Little K was accidentally brainwashed by the LL cult, to the point where he even wants to quit the King Arthur cult. Before he quits, he decides to play one last game of King Arthur. Since it is his final battle, he wants to play it beautifully. As everyone knows, King Arthur is a game that relies on luck, and the activation of skills is probabilistic. As an "African" (someone with bad luck) and a former OIer, Little K naturally hopes to maximize the expected value of the damage dealt. However, he has not written code for many years and cannot even type out a Splay tree correctly, so he hopes you can help him experience what it feels like to be a "European" (someone with good luck).

In this problem, we consider a simplified model of the game.

The player has a set of $n$ cards.

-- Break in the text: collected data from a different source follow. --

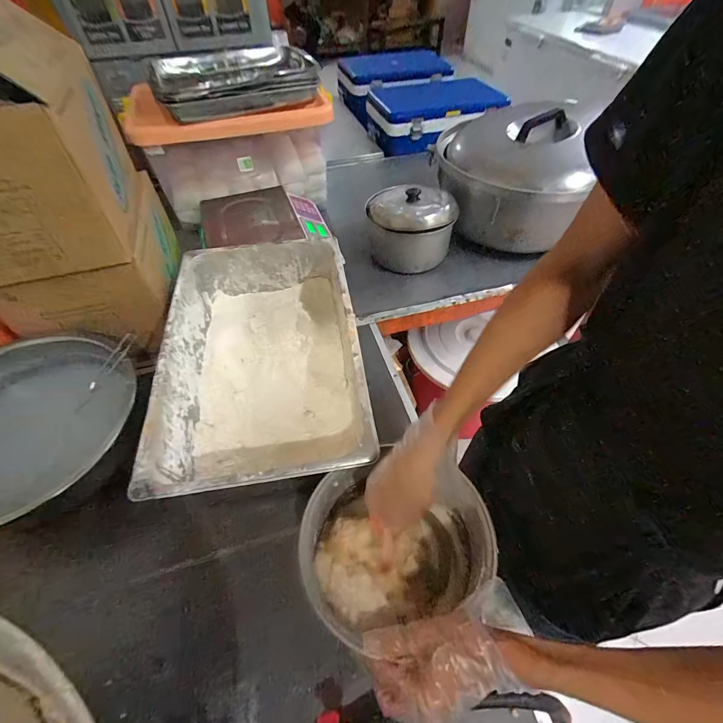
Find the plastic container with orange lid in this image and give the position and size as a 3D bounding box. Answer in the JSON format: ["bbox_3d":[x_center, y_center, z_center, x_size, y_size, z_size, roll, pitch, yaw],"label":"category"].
[{"bbox_3d":[-0.330,-0.587,1.007,0.485,0.253,0.232,-14,52,-9],"label":"plastic container with orange lid"}]

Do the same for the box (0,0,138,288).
[{"bbox_3d":[-0.542,-0.324,0.561,0.260,0.268,0.320,-16,52,-10],"label":"box"}]

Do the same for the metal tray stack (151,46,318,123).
[{"bbox_3d":[-0.320,-0.719,0.920,0.373,0.065,0.319,-21,53,-14],"label":"metal tray stack"}]

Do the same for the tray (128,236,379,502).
[{"bbox_3d":[-0.175,-0.010,0.683,0.327,0.156,0.510,-8,51,-4],"label":"tray"}]

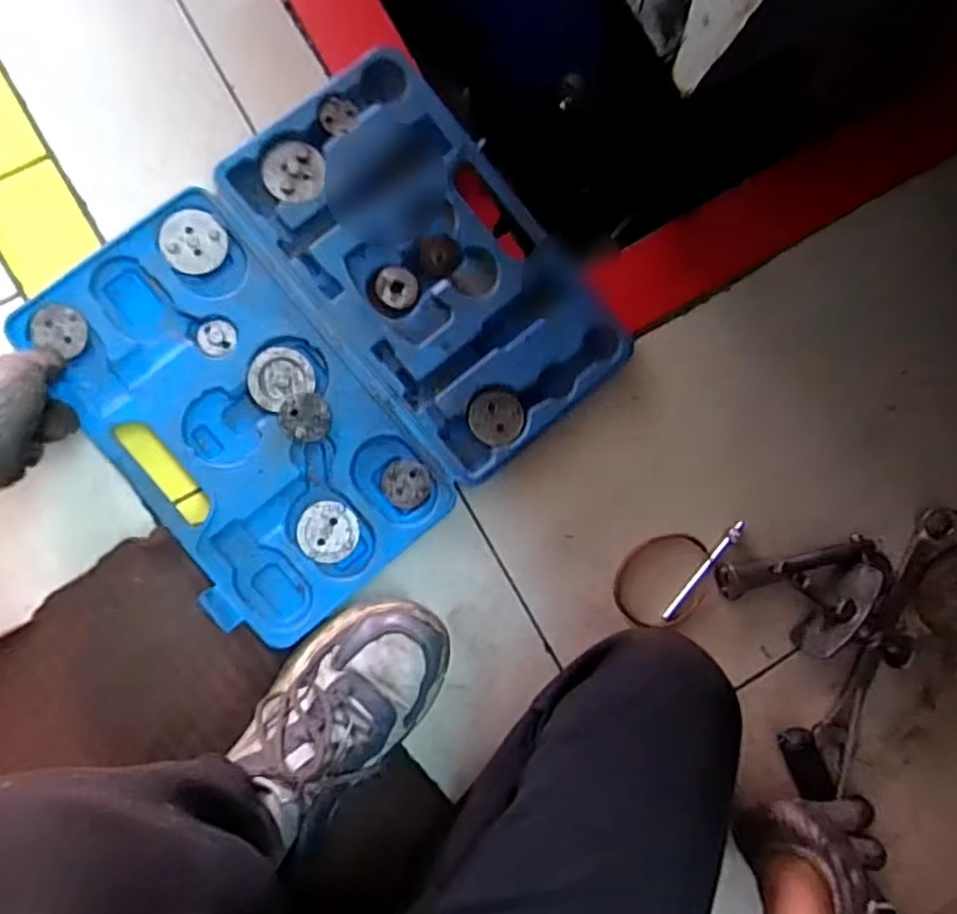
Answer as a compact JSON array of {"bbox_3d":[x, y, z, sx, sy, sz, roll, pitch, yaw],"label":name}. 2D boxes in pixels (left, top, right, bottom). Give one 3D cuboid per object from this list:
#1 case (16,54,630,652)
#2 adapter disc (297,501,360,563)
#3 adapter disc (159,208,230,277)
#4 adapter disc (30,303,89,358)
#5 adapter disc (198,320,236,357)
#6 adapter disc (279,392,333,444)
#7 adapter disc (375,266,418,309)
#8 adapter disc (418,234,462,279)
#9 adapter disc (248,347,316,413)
[{"bbox_3d":[-0.121,-0.096,0.551,0.394,0.037,0.339,-40,91,-9],"label":"case"},{"bbox_3d":[-0.124,0.062,0.550,0.048,0.004,0.049,5,87,-9],"label":"adapter disc"},{"bbox_3d":[-0.236,-0.178,0.551,0.053,0.004,0.051,0,87,-9],"label":"adapter disc"},{"bbox_3d":[-0.336,-0.103,0.535,0.040,0.006,0.036,19,83,-6],"label":"adapter disc"},{"bbox_3d":[-0.217,-0.099,0.551,0.030,0.004,0.030,0,87,-9],"label":"adapter disc"},{"bbox_3d":[-0.142,-0.032,0.548,0.041,0.008,0.040,1,85,-8],"label":"adapter disc"},{"bbox_3d":[-0.069,-0.144,0.566,0.035,0.005,0.034,10,86,-8],"label":"adapter disc"},{"bbox_3d":[-0.032,-0.172,0.571,0.038,0.010,0.033,-37,93,-9],"label":"adapter disc"},{"bbox_3d":[-0.164,-0.066,0.549,0.052,0.005,0.047,-32,93,-9],"label":"adapter disc"}]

During the game, the player arranges the $n$ cards in a certain order, and after the arrangement, the cards are numbered $1$ to $n$ from front to back. In this problem, the order is already fixed, which is the order provided in the input.

Each card has a skill. The probability of the $i$-th card's skill activating is $p_i$, and if it activates successfully, it will deal $d_i$ damage to the enemy. A card can only deal damage to the enemy by activating its skill. Based on real-world factors and Little K's "African" ancestry, $p_i$ will not be $0$ or $1$, i.e., $0 < p_i < 1$.

A game consists of $r$ rounds. In each round, the system starts from the first card and considers each card in order. In one round, for each card considered in sequence:

1. If this card has already activated its skill in this game: 1.1 If this card is not the last one, skip it (consider the next card); Otherwise (it is the last one), end this round of the game.
2. Otherwise (this card has not activated its skill in this game), let this card be the $i$-th card: 2.1 It activates its skill with probability $p_i$. 2.2 If the skill activates, it deals $d_i$ damage to the enemy, and this round ends. 2.3 If this card is already the last one (i.e., $i$ equals $n$), end this round; otherwise, consider the next card.

Please help Little K calculate the expected value of the damage that this set of cards can deal in one game.

Input

The input file is arthur.in. The first line of the input contains an integer $T$, representing the number of test cases. There are $T$ test cases in total. The first line of each test case contains two space-separated integers $n$ and $r$, representing the number of cards and the number of rounds in the game, respectively. The next $n$ lines each contain a real number and an integer, separated by a space, describing a card. The two numbers in the $i$-th line are $p_i$ and $d_i$, representing the probability of the $i$-th card's skill activating (a real number) and the damage dealt by the skill activation (an integer), respectively. It is guaranteed that $p_i$ contains at most 4 decimal places and is a valid probability.

Output

The output file is arthur.out. For each test case, output one line containing a real number, which is the expected value of the damage dealt by this set of cards in one game. For each line of output, your answer will be judged as correct only if the relative error between your output and the standard answer does not exceed $10^{-8}$—that is, $|a-o|/a \le 10^{-8}$ (where $a$ is the standard answer and $o$ is your output). It is recommended to output 10 decimal places.

Examples

Input 1

1
3 2
0.5000 2
0.3000 3
0.9000 1

Output 1

3.2660250000

Input 2

1
10 12
0.3668 857
0.4736 283
0.2321 801
0.6880 555
0.0225 121
0.5814 724
0.0456 60
0.9827 561
0.7015 962
0.1746 960

Output 2

5279.3753475918

Constraints

For all test cases, $1 \le T \le 444$, $1 \le n \le 220$, $0 \le r \le 132$, $0 < p_i < 1$, $0 \le d_i \le 1000$. Unless otherwise specified in the remarks, $p_i$ and $d_i$ in the data are randomly generated. Please be aware of potential real number precision issues and take appropriate measures.